- 有料閲覧
- 文献概要
2024年6月8日,第123回日本皮膚科学会(日皮会)総会の場を借りて「デルマトオーケストラとその合唱団」によるベートーヴェンの交響曲第九番の演奏が終に実現した.第九を演(や)ろうと決起したのが2018年であったから,既に6年近く経っていた.準備から実現までは,新型コロナウイルスによるパンデミックの期間を飲み込み,見込みが立たなく右往左往する長いトンネルを抜けての自称快演であった.奏者自身,滅多に経験することがない,とてつもない感興を得た.さらに聴衆の皆さんにも喜んでもらうことができた.総会が終わった後も数日間は呆けていた.恐らく演奏に参加してくださった120名余の方々も,しばらく余韻に浸っていたと思う.この演奏会は,私自身が描いていたデルマトオケの完成型に近い.

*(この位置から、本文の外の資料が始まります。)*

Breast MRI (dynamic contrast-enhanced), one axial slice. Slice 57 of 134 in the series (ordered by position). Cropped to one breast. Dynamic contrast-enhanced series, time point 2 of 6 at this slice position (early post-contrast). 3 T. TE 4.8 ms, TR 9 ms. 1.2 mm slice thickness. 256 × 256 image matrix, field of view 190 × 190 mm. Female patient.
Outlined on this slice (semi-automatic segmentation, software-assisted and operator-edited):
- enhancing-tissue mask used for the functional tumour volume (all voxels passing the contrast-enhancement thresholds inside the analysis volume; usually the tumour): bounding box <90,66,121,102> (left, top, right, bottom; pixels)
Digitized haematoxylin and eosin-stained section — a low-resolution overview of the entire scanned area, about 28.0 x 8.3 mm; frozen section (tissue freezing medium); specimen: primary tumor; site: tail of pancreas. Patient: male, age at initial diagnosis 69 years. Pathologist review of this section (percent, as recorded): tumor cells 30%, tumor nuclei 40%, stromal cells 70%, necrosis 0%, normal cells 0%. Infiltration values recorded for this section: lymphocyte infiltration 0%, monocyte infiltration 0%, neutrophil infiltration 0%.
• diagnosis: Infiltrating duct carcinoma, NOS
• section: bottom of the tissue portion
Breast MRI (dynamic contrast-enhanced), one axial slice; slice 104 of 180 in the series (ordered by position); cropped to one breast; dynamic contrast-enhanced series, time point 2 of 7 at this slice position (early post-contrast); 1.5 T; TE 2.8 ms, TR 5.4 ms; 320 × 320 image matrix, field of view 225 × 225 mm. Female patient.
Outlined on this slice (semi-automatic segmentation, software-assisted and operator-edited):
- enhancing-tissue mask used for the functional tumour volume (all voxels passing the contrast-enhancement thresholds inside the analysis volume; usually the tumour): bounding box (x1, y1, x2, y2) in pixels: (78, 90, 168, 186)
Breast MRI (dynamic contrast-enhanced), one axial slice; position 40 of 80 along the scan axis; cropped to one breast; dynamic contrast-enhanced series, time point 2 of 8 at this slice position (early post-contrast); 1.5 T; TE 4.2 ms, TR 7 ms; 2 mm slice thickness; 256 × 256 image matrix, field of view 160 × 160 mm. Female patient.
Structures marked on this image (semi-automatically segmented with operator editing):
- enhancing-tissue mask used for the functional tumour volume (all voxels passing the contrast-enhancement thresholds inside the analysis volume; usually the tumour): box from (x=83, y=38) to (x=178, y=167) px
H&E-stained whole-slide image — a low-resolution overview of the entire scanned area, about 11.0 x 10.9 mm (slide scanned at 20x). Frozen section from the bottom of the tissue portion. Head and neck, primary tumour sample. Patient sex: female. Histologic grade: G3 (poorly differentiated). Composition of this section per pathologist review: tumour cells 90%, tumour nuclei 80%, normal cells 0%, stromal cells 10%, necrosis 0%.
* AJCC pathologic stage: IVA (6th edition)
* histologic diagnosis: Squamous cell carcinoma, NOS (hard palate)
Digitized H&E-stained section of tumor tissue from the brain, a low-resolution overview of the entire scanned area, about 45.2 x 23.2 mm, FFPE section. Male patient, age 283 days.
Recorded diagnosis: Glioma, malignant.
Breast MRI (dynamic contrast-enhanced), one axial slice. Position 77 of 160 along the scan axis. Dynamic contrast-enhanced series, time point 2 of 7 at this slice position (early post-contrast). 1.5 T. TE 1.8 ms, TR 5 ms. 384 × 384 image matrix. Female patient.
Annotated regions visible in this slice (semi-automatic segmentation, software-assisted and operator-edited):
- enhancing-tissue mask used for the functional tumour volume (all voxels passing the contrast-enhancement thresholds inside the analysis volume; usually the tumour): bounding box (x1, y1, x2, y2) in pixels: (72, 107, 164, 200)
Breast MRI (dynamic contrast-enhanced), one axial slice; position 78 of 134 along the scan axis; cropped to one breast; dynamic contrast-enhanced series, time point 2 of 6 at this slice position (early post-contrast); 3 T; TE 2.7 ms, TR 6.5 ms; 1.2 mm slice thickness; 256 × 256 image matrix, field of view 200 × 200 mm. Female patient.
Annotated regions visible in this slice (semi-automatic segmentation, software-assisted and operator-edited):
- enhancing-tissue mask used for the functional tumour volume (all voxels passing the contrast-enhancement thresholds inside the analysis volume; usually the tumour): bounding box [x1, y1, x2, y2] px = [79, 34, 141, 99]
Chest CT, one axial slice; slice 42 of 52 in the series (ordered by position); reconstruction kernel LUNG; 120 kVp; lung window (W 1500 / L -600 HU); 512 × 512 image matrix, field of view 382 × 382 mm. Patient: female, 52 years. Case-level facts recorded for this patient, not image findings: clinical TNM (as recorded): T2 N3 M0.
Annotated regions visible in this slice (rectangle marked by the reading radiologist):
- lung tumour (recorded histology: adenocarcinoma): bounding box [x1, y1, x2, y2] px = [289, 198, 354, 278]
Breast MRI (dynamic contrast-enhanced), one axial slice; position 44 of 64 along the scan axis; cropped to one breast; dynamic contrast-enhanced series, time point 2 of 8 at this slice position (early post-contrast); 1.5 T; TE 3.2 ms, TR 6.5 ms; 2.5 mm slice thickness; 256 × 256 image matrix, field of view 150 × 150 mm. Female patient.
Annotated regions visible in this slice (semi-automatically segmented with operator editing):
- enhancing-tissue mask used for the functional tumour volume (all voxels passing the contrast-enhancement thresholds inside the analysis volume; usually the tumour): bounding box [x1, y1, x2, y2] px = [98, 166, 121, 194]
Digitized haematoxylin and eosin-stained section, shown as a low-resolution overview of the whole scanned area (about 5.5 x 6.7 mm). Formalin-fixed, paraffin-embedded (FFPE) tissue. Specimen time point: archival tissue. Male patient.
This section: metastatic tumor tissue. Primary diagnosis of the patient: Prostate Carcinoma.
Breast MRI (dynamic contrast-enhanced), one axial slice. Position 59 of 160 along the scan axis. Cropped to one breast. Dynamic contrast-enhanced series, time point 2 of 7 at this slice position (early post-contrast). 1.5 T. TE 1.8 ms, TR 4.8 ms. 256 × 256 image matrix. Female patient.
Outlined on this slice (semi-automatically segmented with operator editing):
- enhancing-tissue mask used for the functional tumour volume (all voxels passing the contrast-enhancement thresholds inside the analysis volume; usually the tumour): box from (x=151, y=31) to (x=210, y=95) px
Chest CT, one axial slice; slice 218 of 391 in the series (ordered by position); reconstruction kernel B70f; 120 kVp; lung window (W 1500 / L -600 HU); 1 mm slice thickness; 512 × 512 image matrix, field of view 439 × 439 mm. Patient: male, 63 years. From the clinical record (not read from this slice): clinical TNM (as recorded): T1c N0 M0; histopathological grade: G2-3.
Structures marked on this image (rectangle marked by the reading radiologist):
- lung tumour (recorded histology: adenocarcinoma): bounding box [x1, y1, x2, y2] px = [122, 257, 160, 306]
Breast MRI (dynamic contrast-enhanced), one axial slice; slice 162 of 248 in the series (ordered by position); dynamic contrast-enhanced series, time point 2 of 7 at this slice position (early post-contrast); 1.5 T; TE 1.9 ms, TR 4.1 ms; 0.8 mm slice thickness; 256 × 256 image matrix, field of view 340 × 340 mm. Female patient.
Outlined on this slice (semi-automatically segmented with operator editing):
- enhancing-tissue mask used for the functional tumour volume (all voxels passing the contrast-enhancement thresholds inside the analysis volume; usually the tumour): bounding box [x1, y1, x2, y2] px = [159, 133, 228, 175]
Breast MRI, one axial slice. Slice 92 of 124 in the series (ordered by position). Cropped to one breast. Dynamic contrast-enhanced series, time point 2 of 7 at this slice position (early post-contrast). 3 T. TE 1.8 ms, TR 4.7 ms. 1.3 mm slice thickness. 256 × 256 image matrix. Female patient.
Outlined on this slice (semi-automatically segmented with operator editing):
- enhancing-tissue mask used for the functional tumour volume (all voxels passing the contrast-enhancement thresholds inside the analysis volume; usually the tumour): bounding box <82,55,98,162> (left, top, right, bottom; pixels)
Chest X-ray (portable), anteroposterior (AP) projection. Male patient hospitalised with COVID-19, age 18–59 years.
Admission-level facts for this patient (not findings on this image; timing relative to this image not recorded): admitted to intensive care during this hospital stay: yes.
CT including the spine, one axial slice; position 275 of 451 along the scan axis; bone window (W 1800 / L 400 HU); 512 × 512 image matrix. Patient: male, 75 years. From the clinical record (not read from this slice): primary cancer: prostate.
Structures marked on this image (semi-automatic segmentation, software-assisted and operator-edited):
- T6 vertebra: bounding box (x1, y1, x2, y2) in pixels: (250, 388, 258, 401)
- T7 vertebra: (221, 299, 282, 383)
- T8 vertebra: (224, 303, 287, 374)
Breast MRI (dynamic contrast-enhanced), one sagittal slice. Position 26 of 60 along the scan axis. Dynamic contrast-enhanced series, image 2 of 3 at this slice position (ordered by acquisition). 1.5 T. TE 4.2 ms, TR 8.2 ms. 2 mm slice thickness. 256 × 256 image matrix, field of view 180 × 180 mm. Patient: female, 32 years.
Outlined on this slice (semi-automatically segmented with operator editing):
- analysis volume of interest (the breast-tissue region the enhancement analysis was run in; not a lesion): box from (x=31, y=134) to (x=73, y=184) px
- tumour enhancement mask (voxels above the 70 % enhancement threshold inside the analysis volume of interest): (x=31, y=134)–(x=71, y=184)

皮膚科医によるオケを企画したのは2015年である.それまでも実現を考えていたが,大変なエネルギーや費用が要るために躊躇していた.それに多少のハメを外しても許されるような,自分自身の皮膚科学への貢献や業績がないとできない.契機は2016年浜松での第80回日皮会東部支部学術大会の主催であった.あくまで学会の文化活動と位置づけ,メンバーの70%以上は皮膚科医であることをイメージした.自分自身2010年に開塾した日本研究皮膚科学会「きさらぎ塾」に関わり,各教室を超えた交流に興味があった.このオケは「デルマトオーケストラ(Dermato-Orchestra)」と命名した.海外にも通用し英語で書かれても大丈夫なような名前である.将来的に海外の皮膚科医にもこのオーケストラの活動とCDが広まり,皮膚科学そのものだけではなく文化的業績がある日本の学会との高評価も期待した.